CLANCY OVERELL | Editor | CONTACT

In a weird turn of events, Australians are set to experience one of the Wettest winters since the Victory over Japan, according to the highly unreliable weather forecasters.

And by wet, they don’t mean rain, hopefully.

They mean boozy.

This comes as Australians finally emerges from one of the coldest, rainiest and sickly Summers in recorded history.

After a La Niña-charged festive season that saw some families forced to wear jumpers and scarves on Christmas, Australians are now taking advantage of the weather they could have only dreamed of in late December. That is, those who weren’t in lockdown suffering from the Omicron variant.

The postponed Silly Season is now dangerously timed to run alongside the commencement of the winter football codes, resulting in some of the biggest weekends ever seen in March.

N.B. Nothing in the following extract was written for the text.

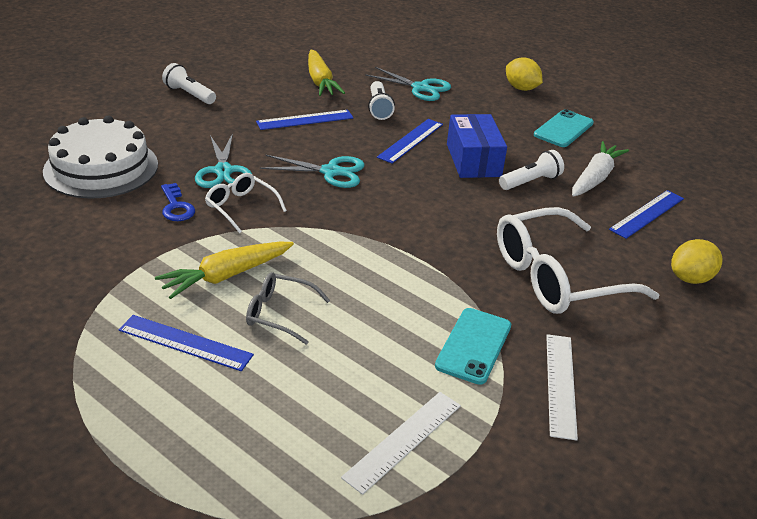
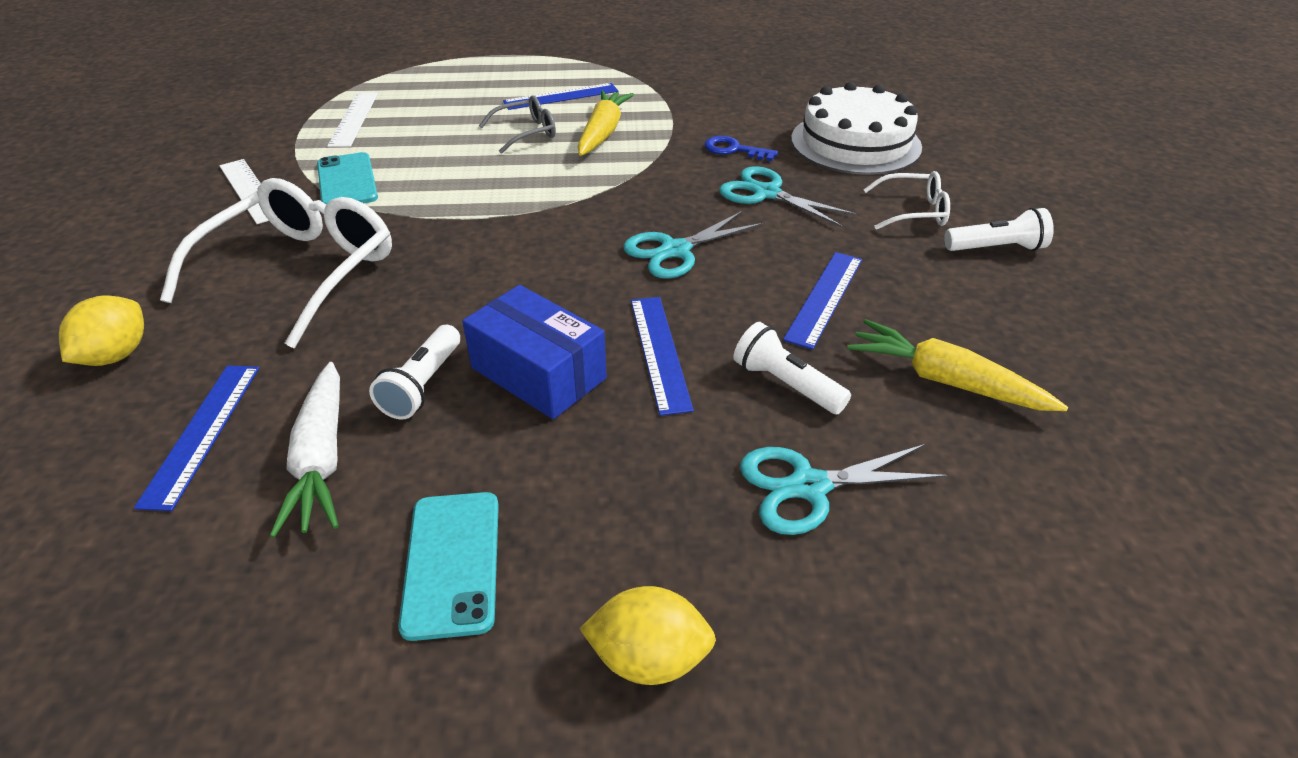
camera: 140 degrees right, 5 degrees up
(241, 207) = (687, 175): white glasses -> white glasses (913, 211)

It would seem that almost all New Years Eve resolution are now out the window, given the fact they were conconcted in very cold and lonely circumstances – not at all

However, with the very real possibility of a new variant of coronavirus making it’s way to our shores, it seems Dry July might actually be doable this year – with lockdowns unfortunately still on the table.

For the meanwhile, Australians are out and about making the most of the work events and weddings that were postponed back in December, as we emerged from four months of snap lockdowns into 4 months of shithouse rain.